TASK STATEMENT –
In the material below, the lines from the one containing "Image 1: xy, xz, yz;" through the one containing "Image 2: Row" are to be given again exactly, ends included, and no others.

(Beginning of EXTRACTED DATA)

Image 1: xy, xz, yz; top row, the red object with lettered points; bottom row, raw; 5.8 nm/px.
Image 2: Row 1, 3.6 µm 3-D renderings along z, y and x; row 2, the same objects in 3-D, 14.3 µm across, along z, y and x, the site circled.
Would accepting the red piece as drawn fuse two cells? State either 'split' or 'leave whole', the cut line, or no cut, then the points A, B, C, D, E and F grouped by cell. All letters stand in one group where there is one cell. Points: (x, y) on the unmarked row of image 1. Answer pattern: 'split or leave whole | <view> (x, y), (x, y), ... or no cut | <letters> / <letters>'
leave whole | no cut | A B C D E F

(End of EXTRACTED DATA)
(Beginning of EXTRACTED DATA)

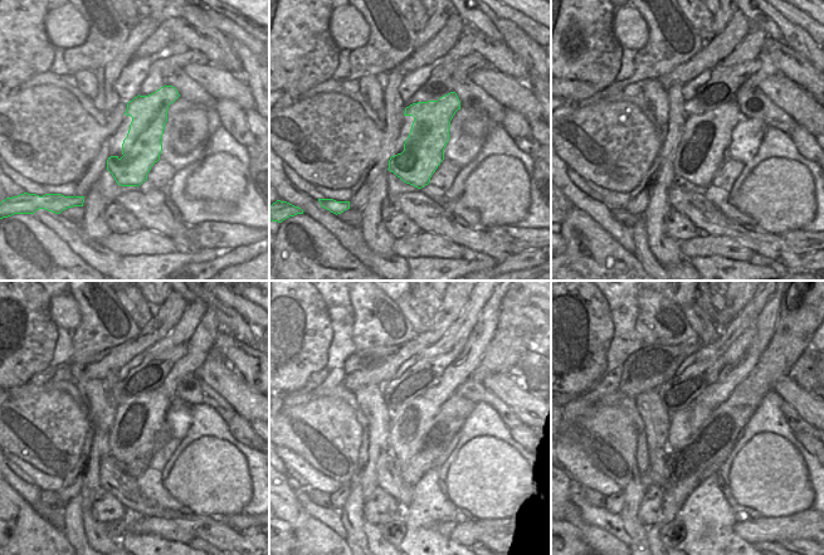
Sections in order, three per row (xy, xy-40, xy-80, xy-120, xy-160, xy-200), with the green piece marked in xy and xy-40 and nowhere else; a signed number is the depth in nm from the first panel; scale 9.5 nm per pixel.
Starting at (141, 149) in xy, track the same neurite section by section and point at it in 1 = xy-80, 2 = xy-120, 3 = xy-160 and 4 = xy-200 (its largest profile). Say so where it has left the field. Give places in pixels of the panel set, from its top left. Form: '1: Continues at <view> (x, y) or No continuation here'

(End of EXTRACTED DATA)

RESPONSE TO THE TASK –
Image 1: xy, xz, yz; top row, the red object with lettered points; bottom row, raw; 5.8 nm/px.
Image 2: Row 1, 3.6 µm 3-D renderings along z, y and x; row 2, the same objects in 3-D, 14.3 µm across, along z, y and x, the site circled.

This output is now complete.